A: The parser is just that: a parser. There is nothing there to write XML. (But hey, you can read XML quite fast ;-)
As XML is so simple, my preferred method for writing XML is Writeln.
A: They are handled as special parts:
TXmlParser will report them as a ptEmptyTag part type.
TXmlScanner will report them as an OnEmptyTag event.
A: TXmlParser has a property named CurAttr and TXmlScanner passes an Attributes parameter, both of which are of type TAttrList. You can access the attributes by name or index from there:
Edit1.Text := CurAttr.Value ('name'); // To get the value of the 'name' attribute
Name := CurAttr.Name (0); // To get the name of the first attribute Value := CurAttr.Value (0); // To get the value of the first attribute
The number of attributes can (of course) be found in the .Count property of TAttrList.
A: Everything in XML is case sensitive by definition. As XML is meant to be used for Unicode applications (which has been even expanded in XML 1.1), all XML element, entity and attribute names are case sensitive. In a lot of non-latin scripts there is no such thing as casing, so it would be hard to compare two strings in a non-case-sensitive way.
(I know that this is hard for Delphi language programmers, especially on a PC. But that's the XML way ...)
A: TXmlParser is a Delphi CLASS for easy parsing of an XML file. You have to create an instance of this class and use its methods and properties to read your XML.
TXmlScanner is a VCL wrapper for TXmlParser. So you have a non-visual component which represents the parser and you have events like "OnStartTag" which are fired when there is a start tag found in the XML. To start parsing, you have to call the Execute method.
Advantage of TXmlScanner: Very easy to use: put component on your form, fill out events, call .Execute
Advantage of TXmlParser: you have a local loop, so you can handle everything in local variables.
To sum it up: Use TXmlParser for serious work and TXmlScanner for "quick hacks".
C#/.NET: No -- there's too much specific code inside (this is why it's so fast ...)
There is nothing in the parser to find out the line number. So you'll have to code that on your own.
(Note that the parser does not convert all line breaks to Linefeed (#x0A) characters before parsing as defined by the XML specification).
There's nothing there for this.

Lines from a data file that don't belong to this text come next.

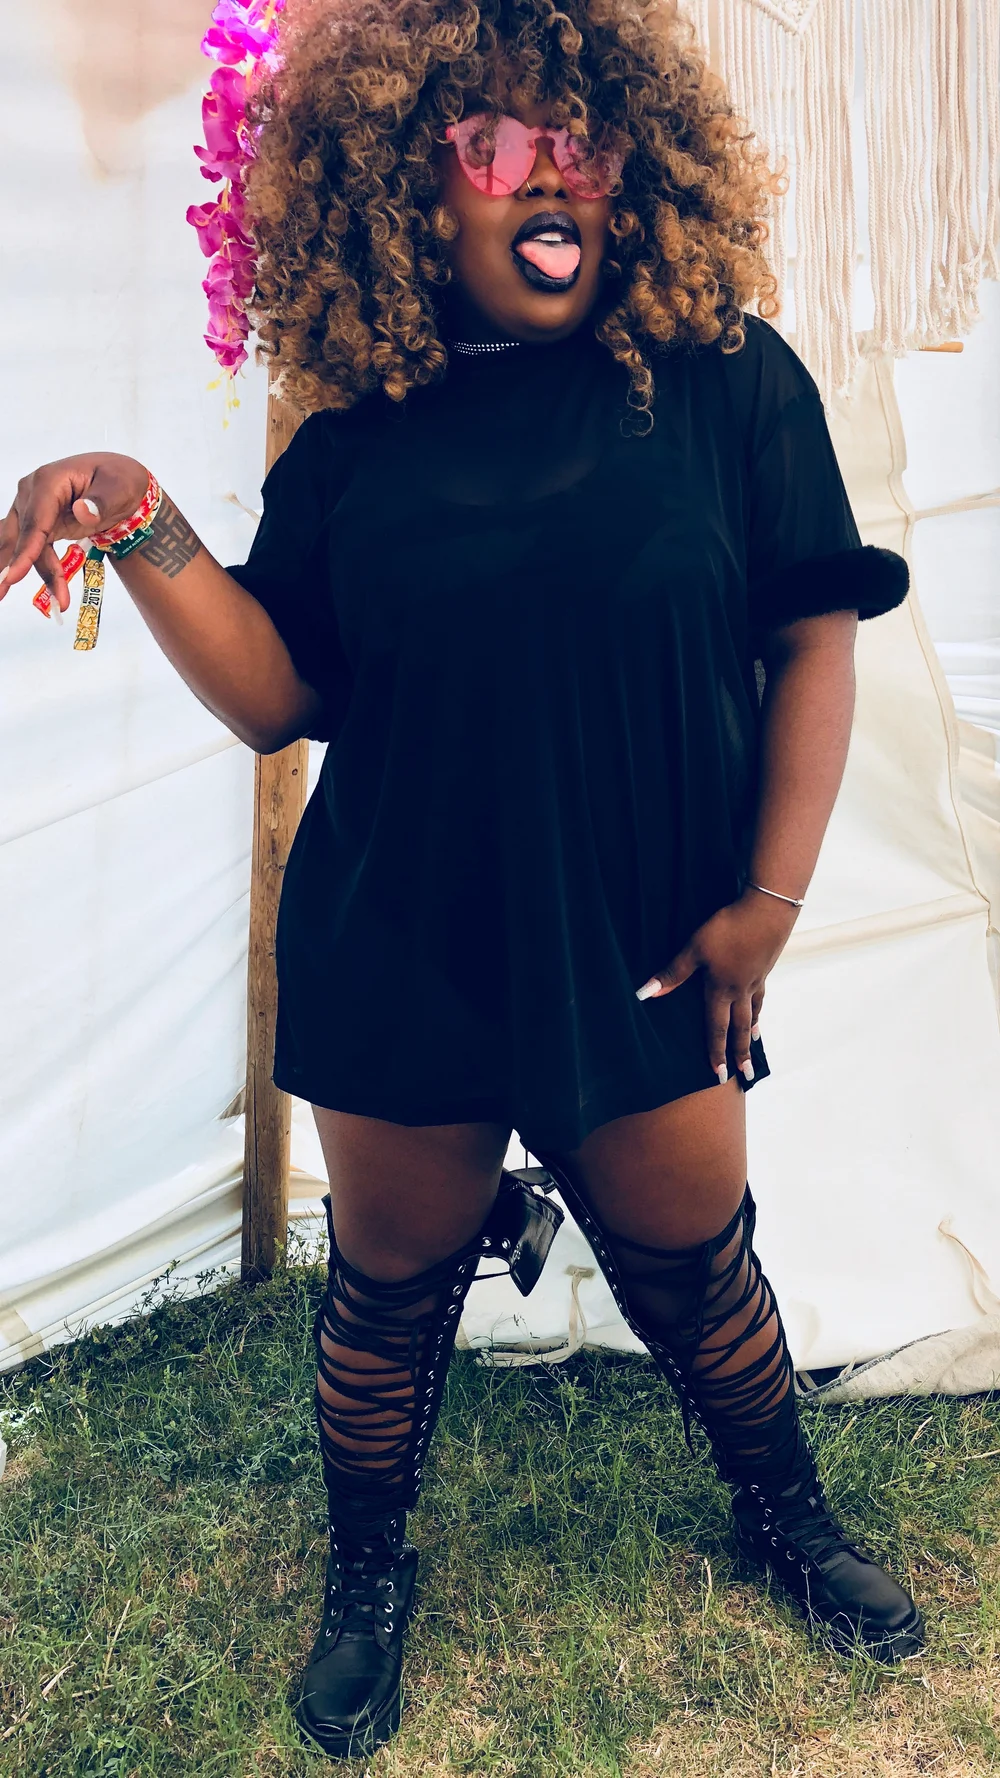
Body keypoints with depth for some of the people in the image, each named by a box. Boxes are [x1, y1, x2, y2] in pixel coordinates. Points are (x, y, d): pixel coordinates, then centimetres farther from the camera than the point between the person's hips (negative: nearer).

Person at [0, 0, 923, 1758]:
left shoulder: (728, 379, -4)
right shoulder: (358, 439, 0)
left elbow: (814, 637, -3)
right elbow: (278, 696, -1)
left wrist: (768, 897, -7)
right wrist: (145, 534, -16)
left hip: (644, 958, 0)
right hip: (402, 958, 1)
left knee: (696, 1269, 17)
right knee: (390, 1287, 16)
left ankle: (786, 1516, 50)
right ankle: (365, 1577, 46)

You'll have to code this on your own. I don't think that this is really bad, because then you can code it in a way that suits your application best.
A for Version 2: Just parse your file.
A for Version 1: The virtual method TXmlParser.TranslateEncoding is responsible for transcoding from the source character set of your XML to the destination character set of your application.
The default method tries to translate UTF-8 to Windows-1252, which is not a good idea if you use characters outside the Windows-1252 range. You should override TranslateEncoding with a method that just passes UTF-8 through:
FUNCTION TMyOwnXmlParser.TranslateEncoding (CONST Source : STRING) : STRING; // OVERRIDE;
Result := Source;
In this case, your application must be prepared to process UTF-8 strings.
You as an application programmer who reads XML can treat them the same.
CDATA sections are there to help with text content that has a lot of characters which would have to be escaped otherwise. However, as there is the character sequence ]]> which is not allowed in CDATA sections (because it terminates them), you'll have to be careful, too. So, for me, there's no use for CDATA sections when you write XML.
A: There are two or three important member variables for this:
DocBuffer (PChar) points to the first character of your XML
CurStart (PChar) always points to the first character of the part you are currently scanning
CurFinal (PChar) always points to the last character of the part you are currently scanning
So, for example, for a ptStartTag, CurStart points to the opening angle bracket (<) and CurFinal points to the closing angle bracket (>) of your tag.
You can use the difference between CurFinal and DocBuffer to show the progress of parsing
var DocSize : integer; // Document Size in bytes Progress : integer; // Progress in percent begin XP.LoadFromFile (...); DocSize := StrLen (XP.DocBuffer); while XP.Scan do begin case XP.CurPartType of ... end; Progress := Trunc ((XP.CurFinal - XP.DocBuffer) / DocSize * 100.0); end;
The progress is calculated using PChar arithmetics: Subtracting DocBuffer from CurFinal retrieves an integer value giving the "distance" between the two characters. This is related to DocSize and multiplied with 100. (The 100 is noted as "100.0" so there will be no integer arithmetics involved in this real type expression.)
A: Yes, there is no limitation and no royalty. You are not obliged to publish your source code or your work.
The XML parser is subject to my own DSL Licence, which says that you can do practically everything with my code.